Despite being hard to compare with the vast quantity in the Asia-Pacific region, the overall regasification capacity in Europe amounts to 179mtpa. There are currently 37 operating terminals, and more are to be built by the end of 2021 (currently in the EPC stage, or the planning stage FEED, FID). Considering Europe’s largest LNG receipts from Spain (45 MTPA) and UK (38MTPA) in addition to the ongoing construction of new import facilities, one can conclude that stringent transparency requirements are necessary. Introducing such measures before the Terminals Operators would support a more competitive, accessible, and fair market environment. Otherwise, commercial data on roughly 37% of the total EU send-out LNG capacity will continue to stay publicly unavailable.
Not much has been done recently to tackle the information opacity and complexity, which according to the Council of European Energy Regulators is ‘evident to be a potential barrier against new LNG Imports.’ In a way, to a lesser extent, there is an existing GLE Transparency template (GIE/GLE), implemented voluntarily against the LNG system operators. However, this concerns the generic Terminal characteristics rather than the commercial information, which is more vital for making informed decisions, such as regasification costs. That being said, a substantial share of information about the European regasification capacity remains a grey area. The UK receiving terminals are such an example.
To sum up, there seem to be three peculiarities that may raise caveats to the European LNG trade:
1.Lack of genuine level-playing field— A handful of Import Terminals (6 LNG Terminals) are under an exemption regime. In the matter of data accessibility this would mean that all the commercial information regarding Tariff and Fee structure is not disclosed, but strictly confidential (e.g., basic services such as Unloading, Storage, Regasification).
2.Lack of service standardization— Presently, there is a substantial tariff variation.
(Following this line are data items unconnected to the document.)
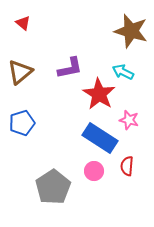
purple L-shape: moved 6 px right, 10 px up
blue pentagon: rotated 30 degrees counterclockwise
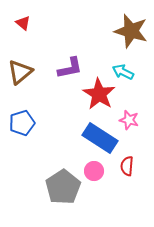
gray pentagon: moved 10 px right
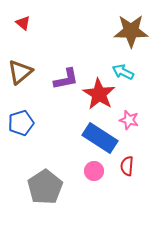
brown star: rotated 16 degrees counterclockwise
purple L-shape: moved 4 px left, 11 px down
blue pentagon: moved 1 px left
gray pentagon: moved 18 px left
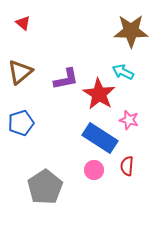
pink circle: moved 1 px up
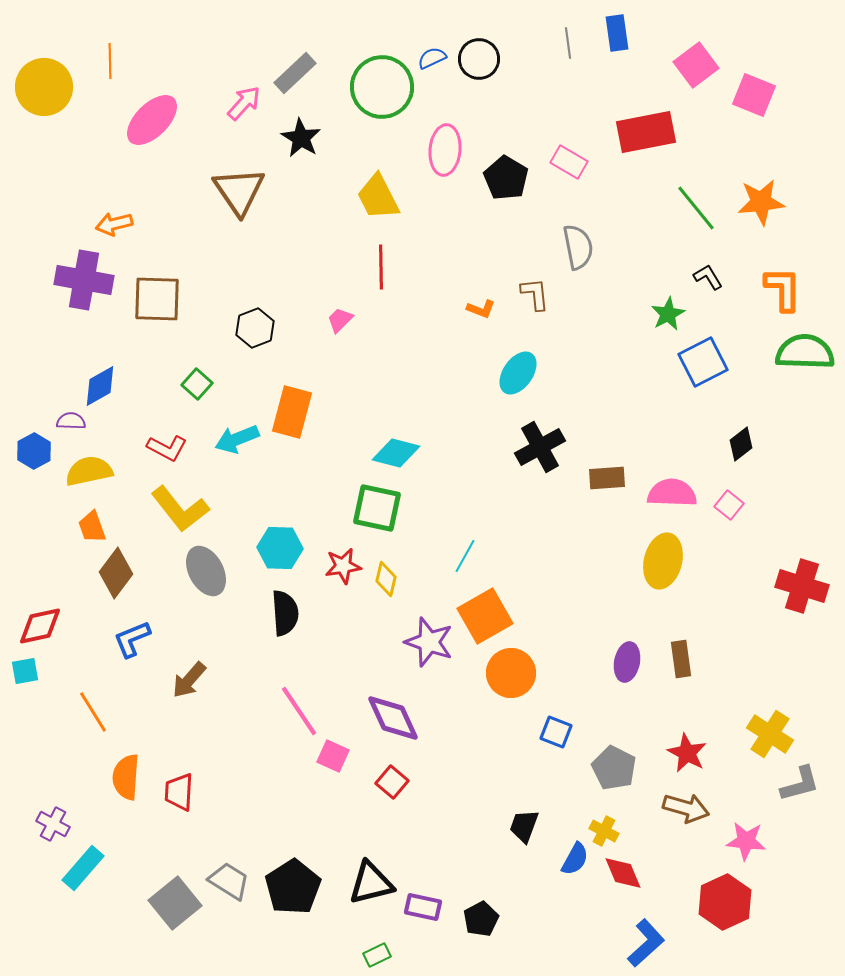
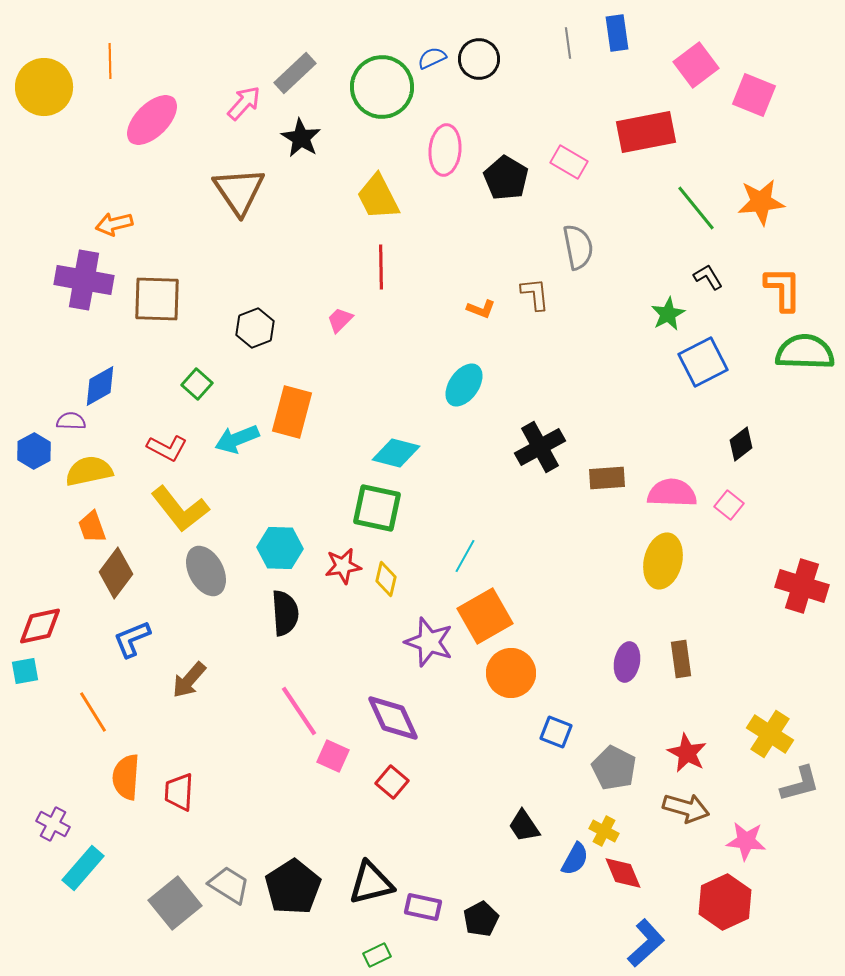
cyan ellipse at (518, 373): moved 54 px left, 12 px down
black trapezoid at (524, 826): rotated 54 degrees counterclockwise
gray trapezoid at (229, 881): moved 4 px down
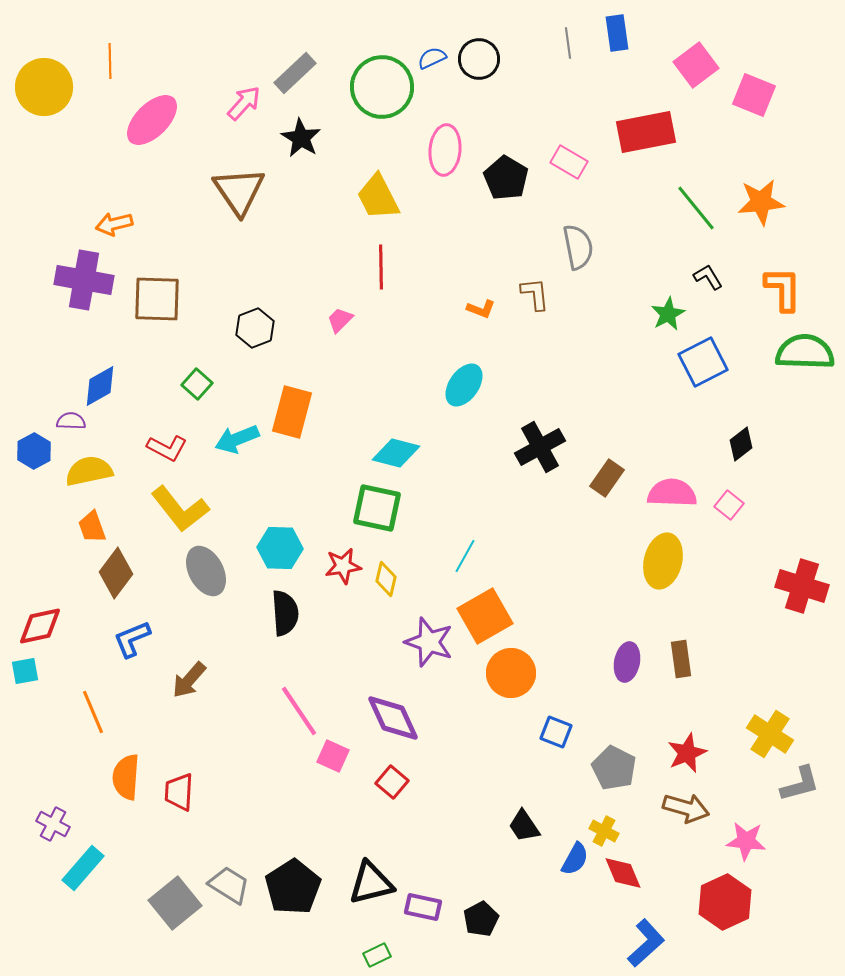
brown rectangle at (607, 478): rotated 51 degrees counterclockwise
orange line at (93, 712): rotated 9 degrees clockwise
red star at (687, 753): rotated 21 degrees clockwise
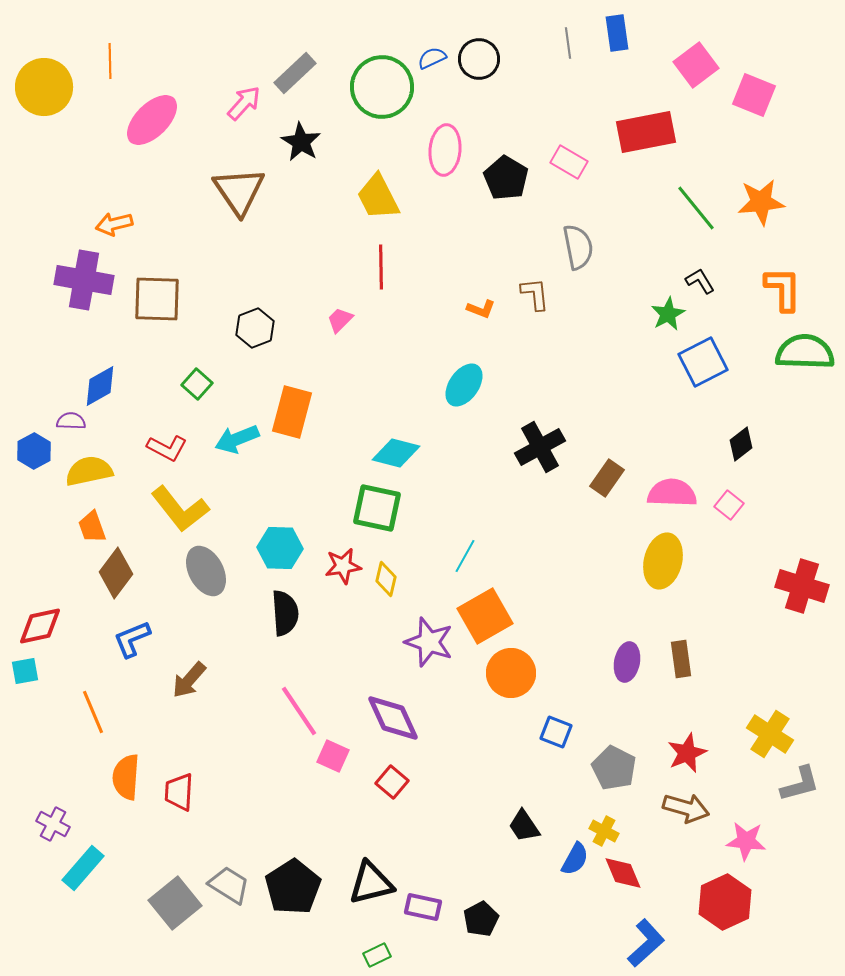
black star at (301, 138): moved 4 px down
black L-shape at (708, 277): moved 8 px left, 4 px down
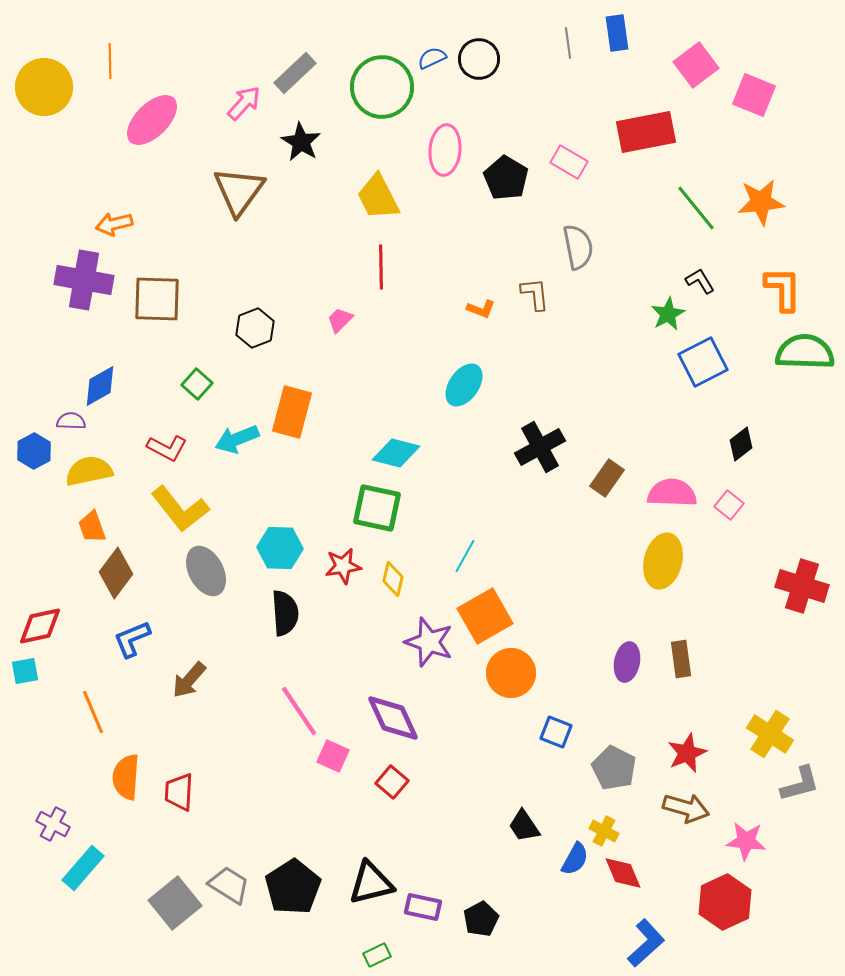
brown triangle at (239, 191): rotated 10 degrees clockwise
yellow diamond at (386, 579): moved 7 px right
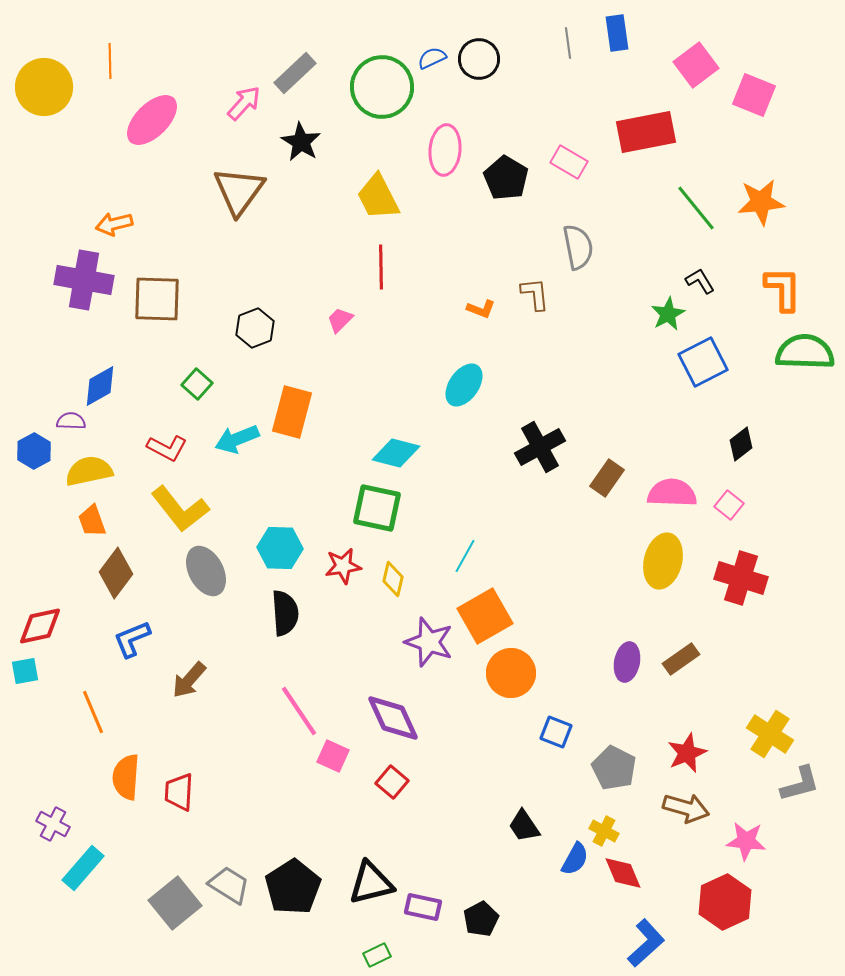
orange trapezoid at (92, 527): moved 6 px up
red cross at (802, 586): moved 61 px left, 8 px up
brown rectangle at (681, 659): rotated 63 degrees clockwise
3.Poor-quality information— All in all, the information published is not illuminating. On the contrary, it is rather incomplete and of questionable value regarding the usage of LNG Terminal services. In addition, there is a limited understandability since national legislation for some of the European LNG Terminals is rarely translated. In the end, all this will open doors to more inefficiency, confusion, prolonged time frame for commercial information gathering, leading inevitably to market distortion.
What role can RoITi play?
RoITi Ltd. as an organization aims at bringing answers to major questions in the energy sector, sparing no efforts in going after ‘the sweet spot’ of the synergistic relationship between Energy and Software. By solidifying the role of the software in energy, through adopting our proposed digital solutions, the LNG shipping companies are expected to benefit from these smart solutions.
RoITi ‘s concept focuses on the LNG Import Terminal Services, and more particularly on all the expenses incurred between the Berthing/Mooring process ending with the Injection process into the National grid system (e.g., tariff tables, fees, all fines, and penalty charges etc). That is to empower future software users to unify the energy management across the full spectrum of LNG import locations by giving them control over the tariff structure and the ability to optimize its deployment and management for the benefit of their organization.
We are working on a design of our proposed digital solution, (e.g., “multi-Terminal” Calculator). In our framework, users would have the right tool designed to facilitate the entire process of acquiring information in a more versatile way in terms of having a good grasp on the Tariff tables and fees for more than one Terminal. This will help the LNG shipper by obtaining the necessary information at the right time with minimum effort.